■ GIVEN REQUEST 1 ■
Repeat the rows word for word, from the first row down through the line containing "list Include a", with both of those lines included.

■ SUPPLIED TEXT ■
Federigo Zuccaro was invited to Madrid by Philip II. to execute some
frescos in the lower cloister of the Escurial, which, failing to give
satisfaction to his royal patron, were subsequently effaced, and their
place supplied by Pellegrino Tibaldi; the king nevertheless munificently
rewarded him. One day, as he was displaying a picture of the Nativity,
which he had painted for the great altar of the Escurial, for the
inspection of the monarch, he said, "Sire, you now behold all that art
can execute; beyond this which I have done, the powers of painting
cannot go." The king was silent for some time; his countenance betrayed
neither approbation nor contempt; at last, preserving the same
indifference, he quietly asked the painter what _those things_ were in
the basket of one of the shepherds in the act of running? He replied
they were eggs. "It is well then, that he did not break them," said the
king, as he turned on his way--a just rebuke for such fulsome
self-adulation.
PIETRO DA CORTONA.

■ DATA FOR THIS TASK ■
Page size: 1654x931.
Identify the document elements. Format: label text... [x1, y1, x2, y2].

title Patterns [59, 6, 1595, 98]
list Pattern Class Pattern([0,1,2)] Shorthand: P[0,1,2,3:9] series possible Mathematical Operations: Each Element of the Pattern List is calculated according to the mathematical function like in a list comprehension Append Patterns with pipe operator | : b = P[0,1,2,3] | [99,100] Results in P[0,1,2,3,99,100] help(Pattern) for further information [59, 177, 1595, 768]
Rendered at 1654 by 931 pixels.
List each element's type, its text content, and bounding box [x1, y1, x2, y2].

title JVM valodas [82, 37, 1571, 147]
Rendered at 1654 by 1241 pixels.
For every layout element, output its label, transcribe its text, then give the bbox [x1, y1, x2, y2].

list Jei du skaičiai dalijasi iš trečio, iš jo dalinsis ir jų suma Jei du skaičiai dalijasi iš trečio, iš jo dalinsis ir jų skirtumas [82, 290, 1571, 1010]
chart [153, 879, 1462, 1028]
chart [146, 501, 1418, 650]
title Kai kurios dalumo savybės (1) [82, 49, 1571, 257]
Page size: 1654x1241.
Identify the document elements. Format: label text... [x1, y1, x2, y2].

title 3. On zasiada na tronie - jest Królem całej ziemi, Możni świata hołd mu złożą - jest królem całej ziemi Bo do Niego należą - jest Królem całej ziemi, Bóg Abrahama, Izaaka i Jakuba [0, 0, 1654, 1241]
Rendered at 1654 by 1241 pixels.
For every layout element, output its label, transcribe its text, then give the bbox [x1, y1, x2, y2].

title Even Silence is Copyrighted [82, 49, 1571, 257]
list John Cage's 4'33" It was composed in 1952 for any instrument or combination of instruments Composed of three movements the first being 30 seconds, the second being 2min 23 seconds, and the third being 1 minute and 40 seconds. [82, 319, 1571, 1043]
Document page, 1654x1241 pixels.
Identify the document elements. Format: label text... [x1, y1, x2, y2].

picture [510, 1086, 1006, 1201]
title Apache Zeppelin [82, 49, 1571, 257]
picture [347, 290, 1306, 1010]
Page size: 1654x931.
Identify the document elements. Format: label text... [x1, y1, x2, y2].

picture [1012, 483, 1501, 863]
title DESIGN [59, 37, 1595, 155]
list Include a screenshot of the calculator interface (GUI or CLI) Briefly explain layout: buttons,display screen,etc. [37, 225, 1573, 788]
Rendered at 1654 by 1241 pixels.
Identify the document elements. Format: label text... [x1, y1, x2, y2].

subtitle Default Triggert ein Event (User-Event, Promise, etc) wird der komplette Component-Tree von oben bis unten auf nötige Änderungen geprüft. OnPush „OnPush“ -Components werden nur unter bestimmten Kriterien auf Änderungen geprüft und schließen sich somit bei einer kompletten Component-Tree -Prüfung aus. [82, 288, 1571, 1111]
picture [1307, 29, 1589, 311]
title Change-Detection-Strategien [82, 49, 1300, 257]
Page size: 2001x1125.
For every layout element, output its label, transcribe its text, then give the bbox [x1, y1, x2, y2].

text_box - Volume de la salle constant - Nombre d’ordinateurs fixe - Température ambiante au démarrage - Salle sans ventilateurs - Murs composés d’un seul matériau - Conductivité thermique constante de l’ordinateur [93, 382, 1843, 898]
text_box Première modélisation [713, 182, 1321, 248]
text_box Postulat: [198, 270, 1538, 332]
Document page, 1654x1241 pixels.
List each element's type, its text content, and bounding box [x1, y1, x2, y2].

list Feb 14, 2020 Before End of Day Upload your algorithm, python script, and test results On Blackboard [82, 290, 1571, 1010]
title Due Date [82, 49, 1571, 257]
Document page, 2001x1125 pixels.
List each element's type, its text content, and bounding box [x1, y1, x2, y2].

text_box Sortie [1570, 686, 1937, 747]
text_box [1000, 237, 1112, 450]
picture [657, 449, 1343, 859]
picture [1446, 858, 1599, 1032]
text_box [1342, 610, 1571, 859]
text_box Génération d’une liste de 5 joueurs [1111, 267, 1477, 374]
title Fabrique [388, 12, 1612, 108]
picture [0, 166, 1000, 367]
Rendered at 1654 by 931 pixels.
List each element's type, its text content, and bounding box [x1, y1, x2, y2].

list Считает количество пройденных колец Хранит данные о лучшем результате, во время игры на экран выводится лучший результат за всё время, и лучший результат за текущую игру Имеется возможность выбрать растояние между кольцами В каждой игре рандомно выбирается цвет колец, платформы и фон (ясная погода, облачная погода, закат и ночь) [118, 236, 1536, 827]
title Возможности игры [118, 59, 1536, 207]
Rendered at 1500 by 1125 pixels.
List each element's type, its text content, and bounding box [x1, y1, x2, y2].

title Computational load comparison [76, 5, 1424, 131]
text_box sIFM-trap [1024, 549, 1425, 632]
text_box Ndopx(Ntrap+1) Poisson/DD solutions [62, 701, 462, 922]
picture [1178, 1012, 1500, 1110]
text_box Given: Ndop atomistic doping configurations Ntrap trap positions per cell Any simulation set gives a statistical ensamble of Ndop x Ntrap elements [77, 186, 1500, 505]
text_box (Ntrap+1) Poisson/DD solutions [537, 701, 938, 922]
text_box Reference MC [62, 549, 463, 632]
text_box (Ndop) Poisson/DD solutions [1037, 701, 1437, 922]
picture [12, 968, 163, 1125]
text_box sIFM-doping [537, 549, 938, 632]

■ GIVEN REQUEST 2 ■
Pick up the passage on Federigo Zuccaro and Philip II right after its final line and carry it forward.

■ WRITTEN RESPONSE 1 ■
Page size: 1654x931.
Identify the document elements. Format: label text... [x1, y1, x2, y2].

title Patterns [59, 6, 1595, 98]
list Pattern Class Pattern([0,1,2)] Shorthand: P[0,1,2,3:9] series possible Mathematical Operations: Each Element of the Pattern List is calculated according to the mathematical function like in a list comprehension Append Patterns with pipe operator | : b = P[0,1,2,3] | [99,100] Results in P[0,1,2,3,99,100] help(Pattern) for further information [59, 177, 1595, 768]
Rendered at 1654 by 931 pixels.
List each element's type, its text content, and bounding box [x1, y1, x2, y2].

title JVM valodas [82, 37, 1571, 147]
Rendered at 1654 by 1241 pixels.
For every layout element, output its label, transcribe its text, then give the bbox [x1, y1, x2, y2].

list Jei du skaičiai dalijasi iš trečio, iš jo dalinsis ir jų suma Jei du skaičiai dalijasi iš trečio, iš jo dalinsis ir jų skirtumas [82, 290, 1571, 1010]
chart [153, 879, 1462, 1028]
chart [146, 501, 1418, 650]
title Kai kurios dalumo savybės (1) [82, 49, 1571, 257]
Page size: 1654x1241.
Identify the document elements. Format: label text... [x1, y1, x2, y2].

title 3. On zasiada na tronie - jest Królem całej ziemi, Możni świata hołd mu złożą - jest królem całej ziemi Bo do Niego należą - jest Królem całej ziemi, Bóg Abrahama, Izaaka i Jakuba [0, 0, 1654, 1241]
Rendered at 1654 by 1241 pixels.
For every layout element, output its label, transcribe its text, then give the bbox [x1, y1, x2, y2].

title Even Silence is Copyrighted [82, 49, 1571, 257]
list John Cage's 4'33" It was composed in 1952 for any instrument or combination of instruments Composed of three movements the first being 30 seconds, the second being 2min 23 seconds, and the third being 1 minute and 40 seconds. [82, 319, 1571, 1043]
Document page, 1654x1241 pixels.
Identify the document elements. Format: label text... [x1, y1, x2, y2].

picture [510, 1086, 1006, 1201]
title Apache Zeppelin [82, 49, 1571, 257]
picture [347, 290, 1306, 1010]
Page size: 1654x931.
Identify the document elements. Format: label text... [x1, y1, x2, y2].

picture [1012, 483, 1501, 863]
title DESIGN [59, 37, 1595, 155]
list Include a screenshot of the calculator interface (GUI or CLI) Briefly explain layout: buttons,display screen,etc. [37, 225, 1573, 788]

■ WRITTEN RESPONSE 2 ■
The name of this illustrious painter and architect was Berrettini, and
he was born at Cortona, near Florence, in 1596. At the age of fourteen
he went to Rome, where he studied the works of Raffaelle and Caravaggio
with the greatest assiduity. It is said that at first he betrayed but
little talent for painting, but his genius burst forth suddenly, to the
astonishment of those companions who had laughed at his incapacity; this
doubtless was owing to his previous thorough course of study. While yet
young, he painted two pictures for the Cardinal Sacchetti, representing
the Rape of the Sabines, and a Battle of Alexander, which gained him so
much celebrity that Pope Urban VIII. commissioned him to paint a chapel
in the church of S. Bibiena, where Ciampelli was employed. The latter at
first regarded with contempt the audacity of so young a man's daring to
attempt so important a public work, but Cortona had no sooner commenced
than Ciampelli's disgust changed to admiration of his abilities. His
success in this performance gained him the celebrated work of the
ceiling of the grand saloon in the Barberini palace, which is considered
one of the greatest productions of the kind ever executed. Cortona was
invited to Florence by the Grand Duke Ferdinand II., to paint the saloon
and four apartments in the Pitti palace, where he represented the
Clemency of Alexander to the family of Darius, the Firmness of Porsena,
the Continence of Cyrus, the History of Massanissa, and other subjects.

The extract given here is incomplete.